I think Hennessey's response gets the phenomenology wrong.  Imagination and perception are phenomenologically different.  For one thing, what we imagine is up to us: we are free to imagine almost anything we want; what we perceive, however, is not up to us.  When Ebeneezer Scrooge saw the ghost of Marley, he tried to dismiss the apparition as "a bit of bad beef, a blot of mustard, a fragment of an underdone potato," but he found he could not.  Marley: "Do you believe in me or not?"  Scrooge: "I do, I must!"  This exchange brings out nicely what C. S. Peirce called the compulsive character of perception.  Imagination is not like this at all.  Whether or not Scrooge saw Marley, he did not imagine him for the reason that the object of his experience was not under the control of his will.
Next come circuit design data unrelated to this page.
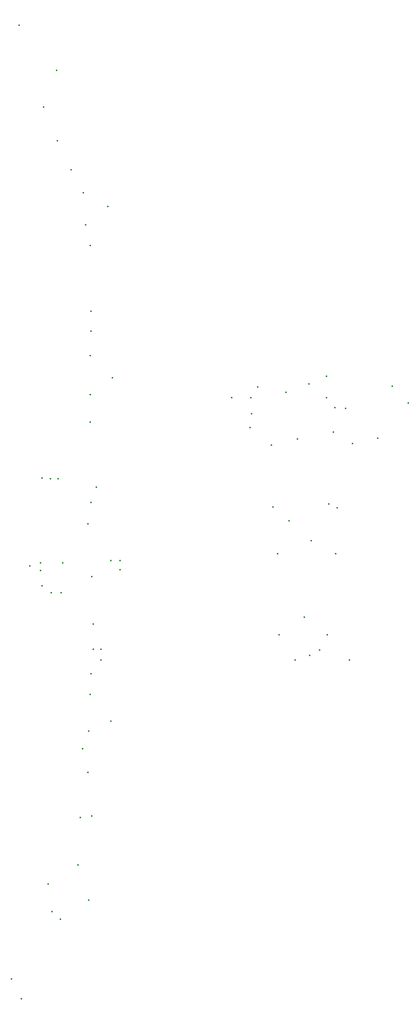
<source format=gbr>
%TF.GenerationSoftware,KiCad,Pcbnew,8.0.3*%
%TF.CreationDate,2025-05-12T21:07:47+02:00*%
%TF.ProjectId,IMU_PCBs,494d555f-5043-4427-932e-6b696361645f,rev?*%
%TF.SameCoordinates,Original*%
%TF.FileFunction,Plated,1,2,PTH,Drill*%
%TF.FilePolarity,Positive*%
%FSLAX46Y46*%
G04 Gerber Fmt 4.6, Leading zero omitted, Abs format (unit mm)*
G04 Created by KiCad (PCBNEW 8.0.3) date 2025-05-12 21:07:47*
%MOMM*%
%LPD*%
G01*
G04 APERTURE LIST*
%TA.AperFunction,ViaDrill*%
%ADD10C,0.200000*%
%TD*%
%TA.AperFunction,ViaDrill*%
%ADD11C,0.250000*%
%TD*%
%TA.AperFunction,ViaDrill*%
%ADD12C,0.260000*%
%TD*%
G04 APERTURE END LIST*
D10*
X74300000Y-158041372D03*
X76710000Y-59351372D03*
X78600000Y-149241372D03*
X79750000Y-66291372D03*
X81030000Y-130321372D03*
X81870000Y-94231372D03*
X81900000Y-74641372D03*
X81950000Y-84121372D03*
X81950000Y-103101372D03*
X81985000Y-122026372D03*
X82040000Y-111271372D03*
X82050000Y-137851372D03*
X100470000Y-90330000D03*
X103570000Y-90880000D03*
X105560000Y-115810000D03*
X106070000Y-89980000D03*
X106160000Y-120010000D03*
X106370000Y-107370000D03*
X107310000Y-119410000D03*
X108020000Y-91530000D03*
X108110000Y-117710000D03*
X110560000Y-120560000D03*
D11*
X102170000Y-103570000D03*
X102670000Y-108770000D03*
X109070000Y-108770000D03*
X109270000Y-103670000D03*
D12*
X73140000Y-155831372D03*
X73990000Y-50281372D03*
X75220000Y-110141372D03*
X76420000Y-109751372D03*
X76430000Y-110631372D03*
X76530000Y-112321372D03*
X76540000Y-100431372D03*
X77230000Y-145371372D03*
X77520000Y-100481372D03*
X77570000Y-113091372D03*
X77700000Y-148401372D03*
X78140000Y-55281372D03*
X78260000Y-63031372D03*
X78350000Y-100491372D03*
X78670000Y-113071372D03*
X78850000Y-109801372D03*
X80560000Y-143271372D03*
X80770000Y-137991372D03*
X81120000Y-68851372D03*
X81380000Y-72391372D03*
X81600000Y-132991372D03*
X81680000Y-105431372D03*
X81720000Y-128441372D03*
X81720000Y-147141372D03*
X81880000Y-124321372D03*
X81900000Y-86861372D03*
X81900000Y-91191372D03*
X81990000Y-81901372D03*
X82210000Y-119351372D03*
X82270000Y-116591372D03*
X82530000Y-101441372D03*
X83080000Y-119321372D03*
X83100000Y-120511372D03*
X83840002Y-70321370D03*
X84180002Y-109571372D03*
X84199998Y-127321370D03*
X84369998Y-89321370D03*
X85160000Y-109571372D03*
X85220000Y-110571372D03*
X97570000Y-91480000D03*
X99620000Y-94830000D03*
X99670000Y-91480000D03*
X99795000Y-93280000D03*
X101920000Y-96730000D03*
X102810000Y-117710000D03*
X103870000Y-105170000D03*
X104560000Y-120510000D03*
X104820000Y-96030000D03*
X108070000Y-89130000D03*
X108270000Y-103270000D03*
X108795000Y-95280000D03*
X108970000Y-92580000D03*
X110170000Y-92680000D03*
X110920000Y-96542500D03*
X113720000Y-95980000D03*
X115320000Y-90230000D03*
X117120000Y-92130000D03*
M02*

</source>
The fact that what one imagines does not exist is not a good reason to to assimilate perception of what may or may not exist to imagination.

Second, if a subject imagines x, then it follows that x does not exist.  Everything imagined is nonexistent.  But it is not the case that if a subject perceives x, then x does not exist.  Perception either entails the existence of the object perceived, or is consistent with both the existence and the nonexistence of the object perceived.

Third,  one knows the identity of an object of imagination simply by willing the object in question.  The subject creates the identity so that there can be no question of re-identifying or re-cognizing an object of imagination.  But perception is not like this at all.  In perception there is re-identification and recognition. Scrooge did not imagine Marley's ghost for the reason that he was able to identify and re-identify the ghost as it changed positions in Scrooge's chamber.  So even if you balk at admitting that Scrooge saw Marley's ghost, you ought to admit that he wasn't imaging him.

I conclude that Hennessey has not refuted my example. To see a ghost is not to imagine a ghost, even if there aren't any.  Besides, one can imagine a ghost without having the experience that one reports when one sincerely states that one has seen a ghost.  Whether or not this experience is perception, it surely is not imagination.

But I admit that this is a very murky topic! 

Existence, Time, Property-Possession, and the Dead

Here are four propositions that are individually plausible but collectively inconsistent. 

1) For any x, temporal or atemporal, if x has a property, then x exists.

2) For any temporal x, if x exists, then x exists at present.

3) Frege, a temporal item, does not exist at present.

4) Frege has properties at present.

(1) is plausible: how could anything have a property if it is not 'there' to have it? This use of 'there' is non-locative.  I assume that to exist = to be, and that Meinongian nonentities, "beyond being and nonbeing," are unintelligible.

(2) is plausible: the past is no longer, the future not yet; the present alone is real/existent!  It is important to note, however, that the plausibility of (2) is not that of a tautology. Tautologies are plausible in excelsis; substantive metaphysical claims are not. One cannot reasonably controvert a tautology; one can reasonably controvert a substantive metaphysical claim. What (2) formulates, call it 'presentism,' is somewhat plausible but surely not logically true. So the senses of 'exist(s)' and 'exist(s) at present' are distinct. If I say that a thing exists, I say nothing about when it exists; I say only that it is 'there' in the non-locative sense among the 'furniture of the world.' Indeed, 'x exists' leaves open whether the thing is in time at all. 'God exists' is noncommittal on the question whether God is temporal or atemporal. 

(3) is plausible: (a) Frege is temporal in that he cannot exist without existing in time; (b) Frege does not now exist.

(4) is plausible: Frege is now famous and he is dead. Those predicates are true of him: he has (instantiates) the properties they express. 

The tetrad is collectively inconsistent. One way to solve the problem is by rejecting the least plausible proposition. By my lights, that proposition is (2). To reject (2) is to reject presentism. But if presentism is false, it does not follow that eternalism is true!